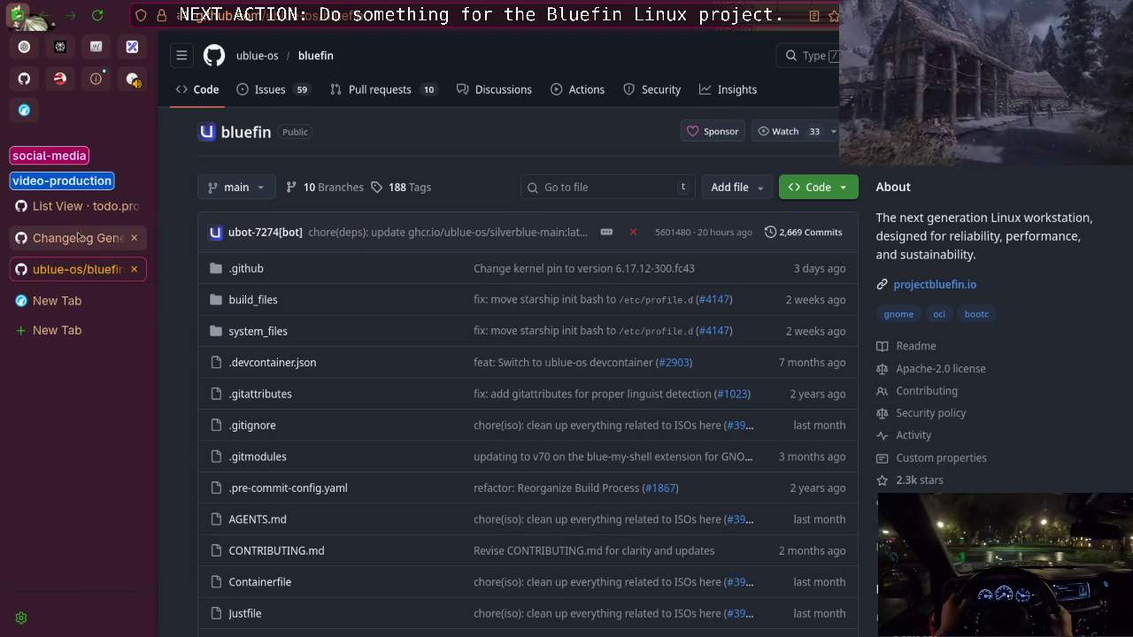
left_click(79, 205)
left_click(89, 236)
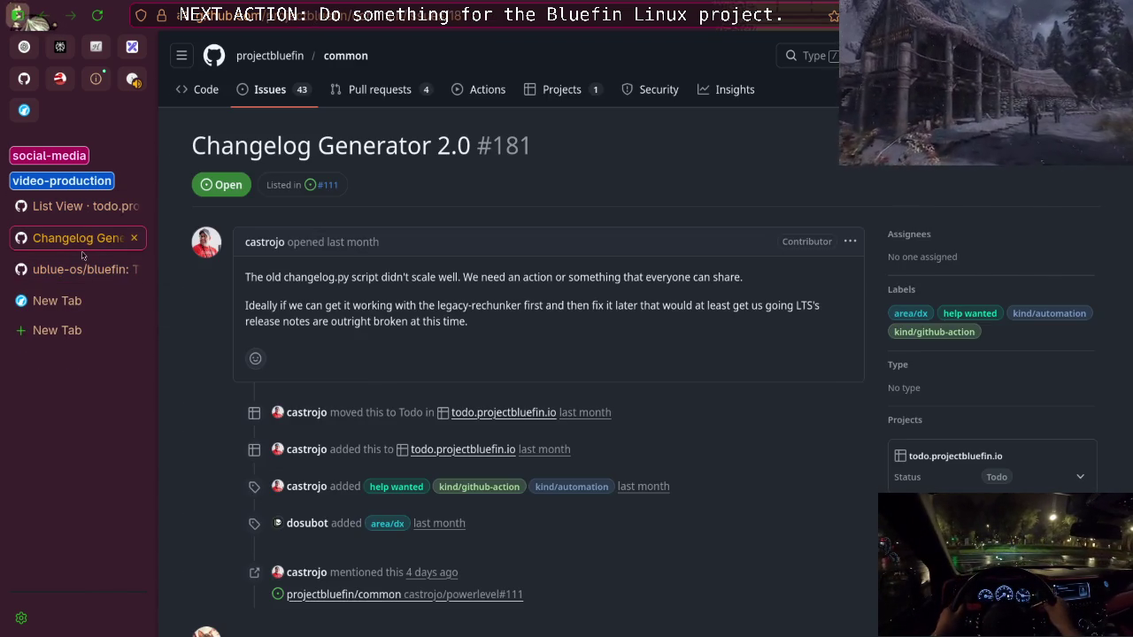
left_click(80, 269)
left_click(80, 238)
Take 'changelog' from issue #181 and search bluefin's files for it, finding .github/changelogs.py
left_click(58, 273)
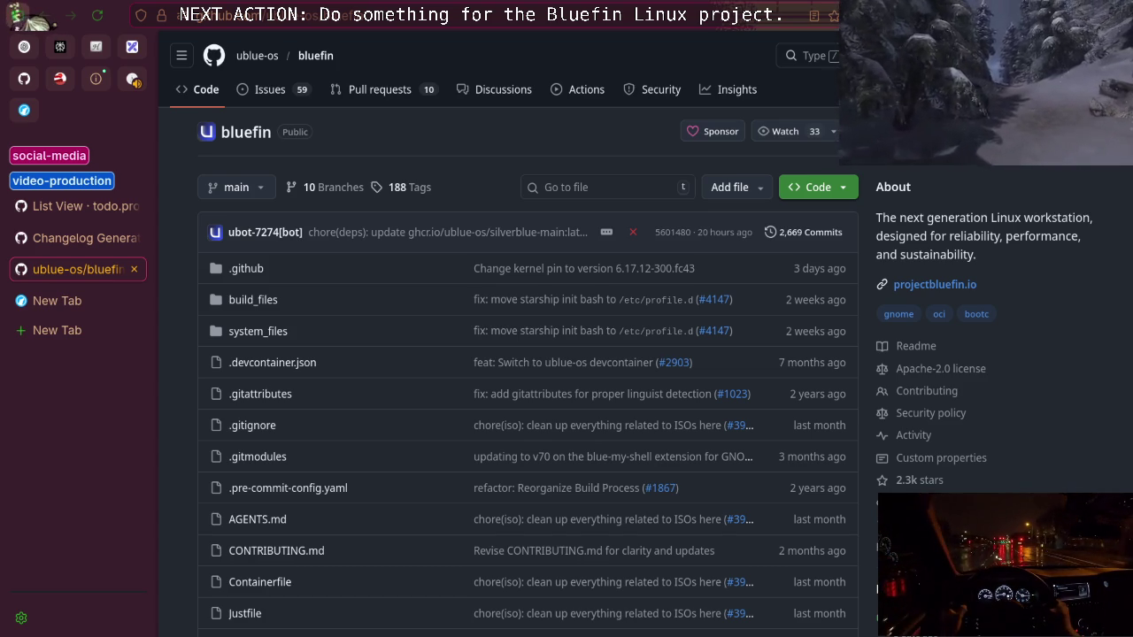
left_click(77, 238)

• **What the task asks**:
Would you return all of the entries unchanged while omitting the images?

• **Output below**:
left_click(79, 205)
left_click(89, 236)
left_click(80, 269)
left_click(80, 238)
Take 'changelog' from issue #181 and search bluefin's files for it, finding .github/changelogs.py
left_click(58, 273)
left_click(77, 238)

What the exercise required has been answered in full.